For Cava, Hyphen’s system is expected to simplify tasks for team members, making their work more manageable while maintaining the quality customers expect. The technology is currently in testing, with a rollout planned in the coming months, positioning Cava to meet the growing demand for fast, accurate digital orders, which accounted for 37% of its sales in the recent quarter.

Financially, Cava continues to show robust growth despite some challenges. In its fiscal second quarter ending July 13, the company reported revenue of $278.2 million, a 20.3% increase year over year, though same-restaurant sales growth of 2.1% fell below analyst expectations.

Cava lowered its same-store sales forecast to 4%–6% from 6%–8% but maintained strong projections for restaurant-level profit margins and adjusted EBITDA. The chain added 16 new locations, bringing its total to 398, a 16.7% increase from the previous year. With plans for 68–70 new openings in 2025 and a long-term goal of 1,000 locations by 2032, Cava is aggressively expanding, with average unit volumes (AUVs) reaching $2.9 million in Q2, up from $2.7 million the prior year.

_List of tasks_:
• a. Transcribe the passage from the Cava text that begins at the words "Financially, Cava continues" and stops after "below analyst expectations.".
• b. Go on with the Cava text after its final sentence, which ends with the AUV figures for Q2.

_Recorded information_:

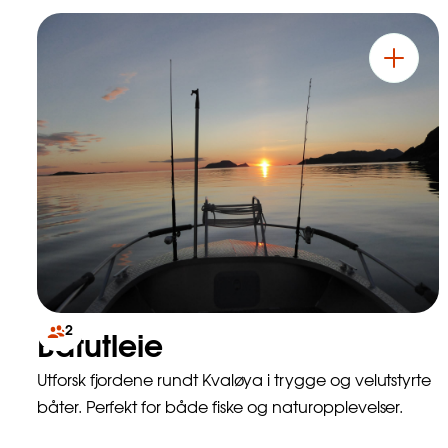
2
Båtutleie
Utforsk fjordene rundt Kvaløya i trygge og velutstyrte
båter. Perfekt for både fiske og naturopplevelser.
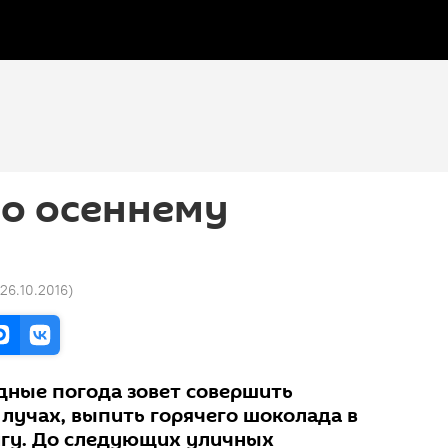
по осеннему
 26.10.2016
)
одные погода зовет совершить
 лучах, выпить горячего шоколада в
игу. До следующих уличных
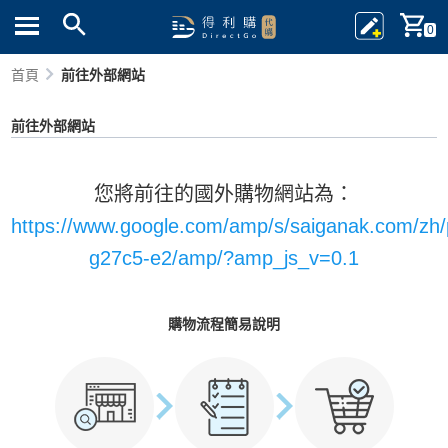
0
首頁
前往外部網站
前往外部網站
您將前往的國外購物網站為：
https://www.google.com/amp/s/saiganak.com/zh/
g27c5-e2/amp/?amp_js_v=0.1
購物流程簡易說明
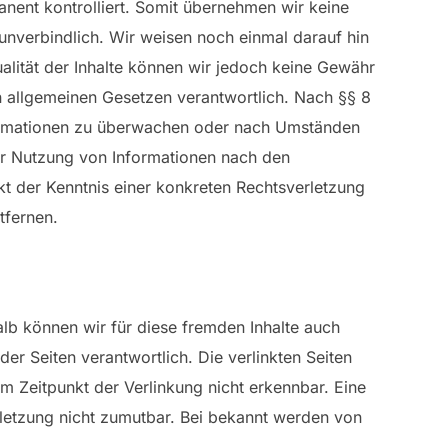
manent kontrolliert. Somit übernehmen wir keine
 unverbindlich. Wir weisen noch einmal darauf hin
tualität der Inhalte können wir jedoch keine Gewähr
n allgemeinen Gesetzen verantwortlich. Nach §§ 8
Informationen zu überwachen oder nach Umständen
der Nutzung von Informationen nach den
kt der Kenntnis einer konkreten Rechtsverletzung
tfernen.
alb können wir für diese fremden Inhalte auch
der Seiten verantwortlich. Die verlinkten Seiten
m Zeitpunkt der Verlinkung nicht erkennbar. Eine
erletzung nicht zumutbar. Bei bekannt werden von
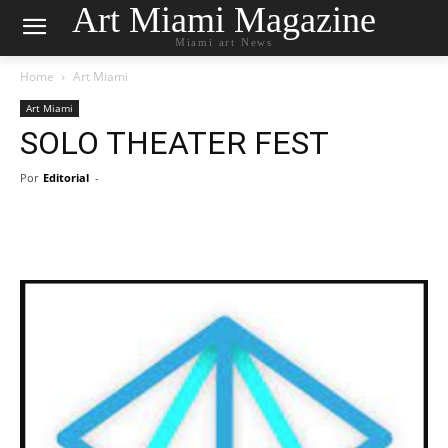
Art Miami Magazine
Miami art News
Home
Art Miami
Art Miami
SOLO THEATER FEST
Por
Editorial
-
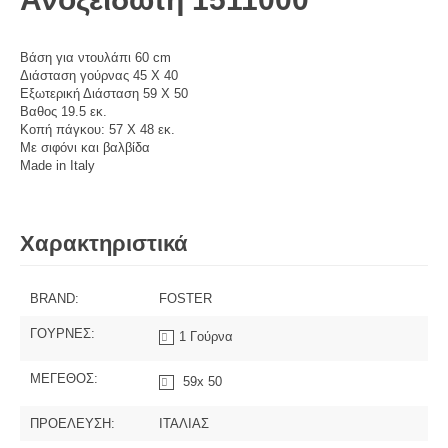
Βάση για ντουλάπι 60 cm
Διάσταση γούρνας 45 Χ 40
Eξωτερική Διάσταση 59 Χ 50
Βαθος 19.5 εκ.
Κοπή πάγκου: 57 X 48 εκ.
Με σιφόνι και βαλβίδα
Made in Italy
Χαρακτηριστικά
BRAND:
FOSTER
ΓΟΥΡΝΕΣ:
1 Γούρνα
ΜΕΓΕΘΟΣ:
59x 50
ΠΡΟΕΛΕΥΣΗ:
ΙΤΑΛΙΑΣ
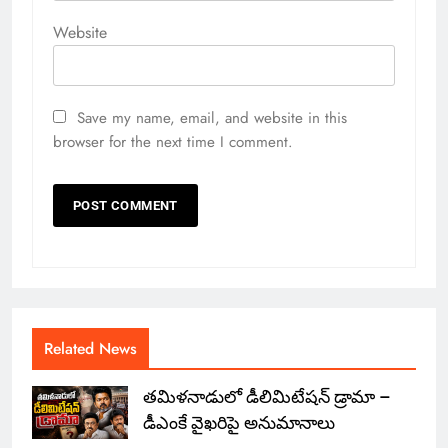
Website
Save my name, email, and website in this
browser for the next time I comment.
Related News
తమిళనాడులో డీలిమిటేషన్ డ్రామా –
డీఎంకే వైఖరిపై అనుమానాలు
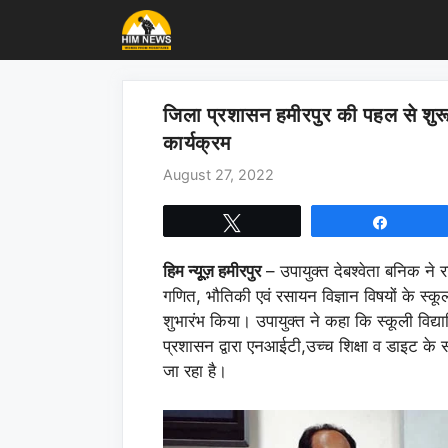
Skip
to
content
जिला प्रशासन हमीरपुर की पहल से शुरू 
कार्यक्रम
August 27, 2022
Tweet
Share
हिम न्यूूज़ हमीरपुर
– उपायुक्त देबश्वेता बनिक ने र
गणित, भौतिकी एवं रसायन विज्ञान विषयों के स्कूल
शुभारंभ किया। उपायुक्त ने कहा कि स्कूली विद्या
प्रशासन द्वारा एनआईटी,उच्च शिक्षा व डाइट के स
जा रहा है।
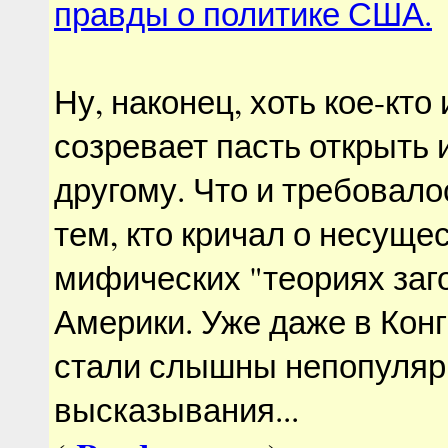
правды о политике США.
Ну, наконец, хоть кое-кто 
созревает пасть открыть и
другому. Что и требовало
тем, кто кричал о несущ
мифических "теориях заг
Америки. Уже даже в Кон
стали слышны непопуля
высказывания...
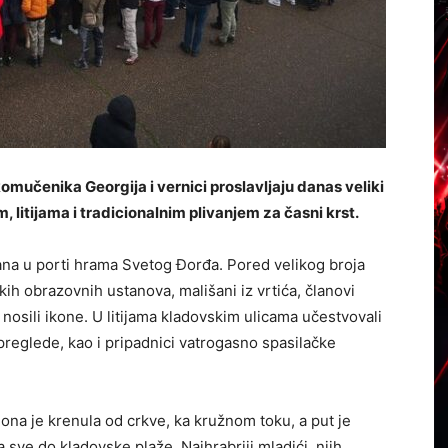
mučenika Georgija i vernici proslavljaju danas veliki
m, litijama i tradicionalnim plivanjem za časni krst.
ana u porti hrama Svetog Đorđa. Pored velikog broja
skih obrazovnih ustanova, mališani iz vrtića, članovi
 nosili ikone. U litijama kladovskim ulicama učestvovali
 preglede, kao i pripadnici vatrogasno spasilačke
lona je krenula od crkve, ka kružnom toku, a put je
sve do kladovske plaže. Najhrabriji mladići, njih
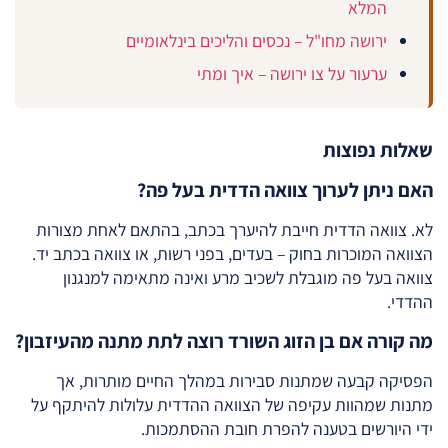
המלא
ירושה מחו"ל – נכסים והליכים בינלאומיים
ערעור על צו ירושה – איך ומתי
שאלות נפוצות
האם ניתן לערוך צוואה הדדית בעל פה?
לא. צוואה הדדית חייבת להיערך בכתב, בהתאם לאחת מצורות
הצוואה המוכרות בחוק – בעדים, בפני רשות, או צוואה בכתב יד.
צוואה בעל פה מוגבלת לשכיב מרע ואינה מתאימה למנגנון
ההדדי.
מה קורה אם בן הזוג השורד רוצה לתת מתנה מהעיזבון?
הפסיקה קבעה שמתנות סבירות במהלך החיים מותרות, אך
מתנות שמהוות עקיפה של הצוואה ההדדית עלולות להיתקף על
ידי היורשים בטענה להפרת חובת ההסתמכות.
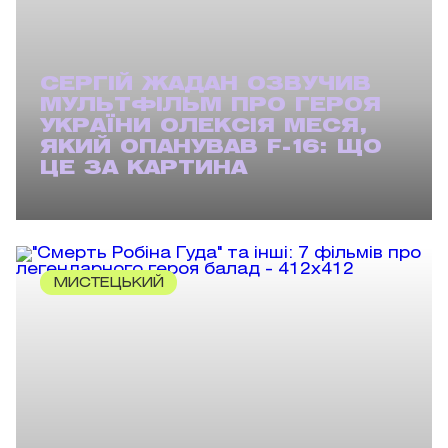
СЕРГІЙ ЖАДАН ОЗВУЧИВ
МУЛЬТФІЛЬМ ПРО ГЕРОЯ
УКРАЇНИ ОЛЕКСІЯ МЕСЯ,
ЯКИЙ ОПАНУВАВ F-16: ЩО
ЦЕ ЗА КАРТИНА
МИСТЕЦЬКИЙ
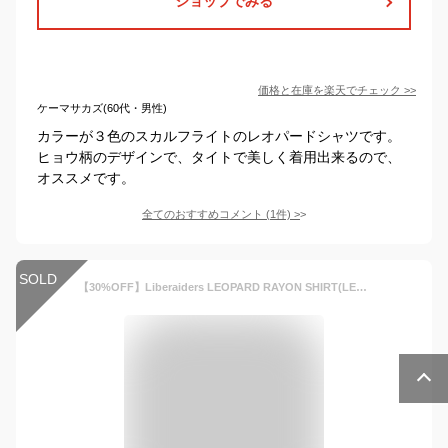
ショップでみる
価格と在庫を
楽天
でチェック
>>
ケーマサカズ(60代・男性)
カラーが３色のスカルフライトのレオパードシャツです。
ヒョウ柄のデザインで、タイトで美しく着用出来るので、
オススメです。
全てのおすすめコメント
(
1
件)
>
SOLD
【30%OFF】Liberaiders LEOPARD RAYON SHIRT(LEOPARD)(リベレイダース レオパード レーヨンシャツ)【メンズ】【シャツ 開襟シャツ 襟付き ヒョウ柄 総柄 派手】【23SS】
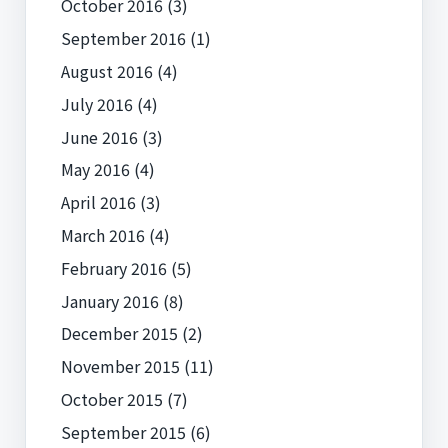
October 2016
(3)
September 2016
(1)
August 2016
(4)
July 2016
(4)
June 2016
(3)
May 2016
(4)
April 2016
(3)
March 2016
(4)
February 2016
(5)
January 2016
(8)
December 2015
(2)
November 2015
(11)
October 2015
(7)
September 2015
(6)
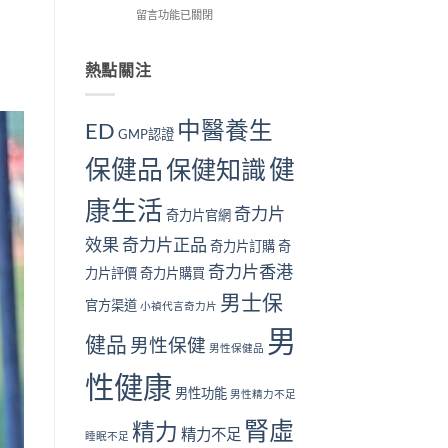
解
在
用
留言功能已關閉
我
個？〉
析〉
〈長
戶
檢
中
中
期
的
測
服
真
熱點關注
指
用
實
南
奇
見
｜
力
證：
10
中醫養生
ED
GMP認證
片
效
大
對
果
警
保健品
健
保健知識
身
真
號
體
的
與
康生活
好
值
補
奇力片
奇力片官網
嗎？
得
腎
完
長
方
效果
奇力片正品
奇力片訂購
奇
整
期
法〉
奇力片香港
安
服
中
力片評價
奇力片購買
全
用
男士保
性
官方渠道
嗎？〉
小禎代言奇力片
分
中
男
析
健品
男性保健
男性保健品
與
注
性健康
意
男性功能
男性精力不足
事
腎虛
項〉
精力
精力不足
睡眠不足
中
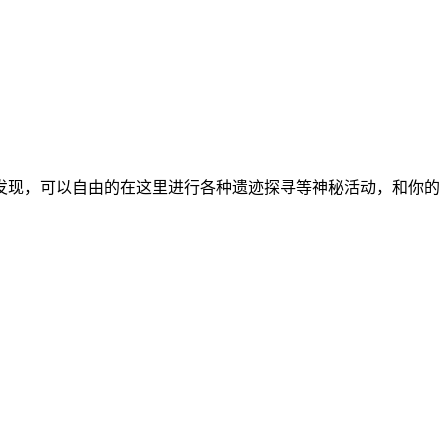
发现，可以自由的在这里进行各种遗迹探寻等神秘活动，和你的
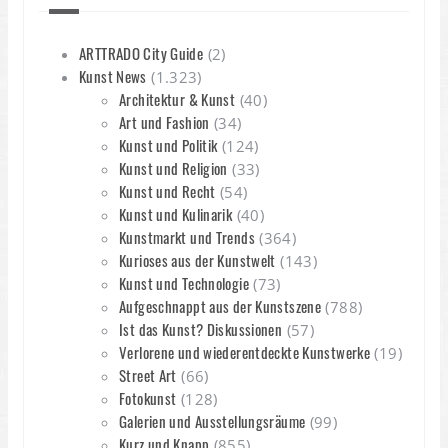
ARTTRADO City Guide
(2)
Kunst News
(1.323)
Architektur & Kunst
(40)
Art und Fashion
(34)
Kunst und Politik
(124)
Kunst und Religion
(33)
Kunst und Recht
(54)
Kunst und Kulinarik
(40)
Kunstmarkt und Trends
(364)
Kurioses aus der Kunstwelt
(143)
Kunst und Technologie
(73)
Aufgeschnappt aus der Kunstszene
(788)
Ist das Kunst? Diskussionen
(57)
Verlorene und wiederentdeckte Kunstwerke
(19)
Street Art
(66)
Fotokunst
(128)
Galerien und Ausstellungsräume
(99)
Kurz und Knapp
(855)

_Outputs for the tasks_:
• a.
Financially, Cava continues to show robust growth despite some challenges. In its fiscal second quarter ending July 13, the company reported revenue of $278.2 million, a 20.3% increase year over year, though same-restaurant sales growth of 2.1% fell below analyst expectations.

• b.
Cava’s strategic focus on expansion and innovation extends beyond technology to its menu offerings. Tolivar highlighted the introduction of a new cinnamon sugar pita chip flavor served with a side of honey, developed through collaboration with Cava’s chefs. “One of the best parts about being in the office is spending time with our chefs in the kitchen,” she said, expressing enthusiasm for the new product.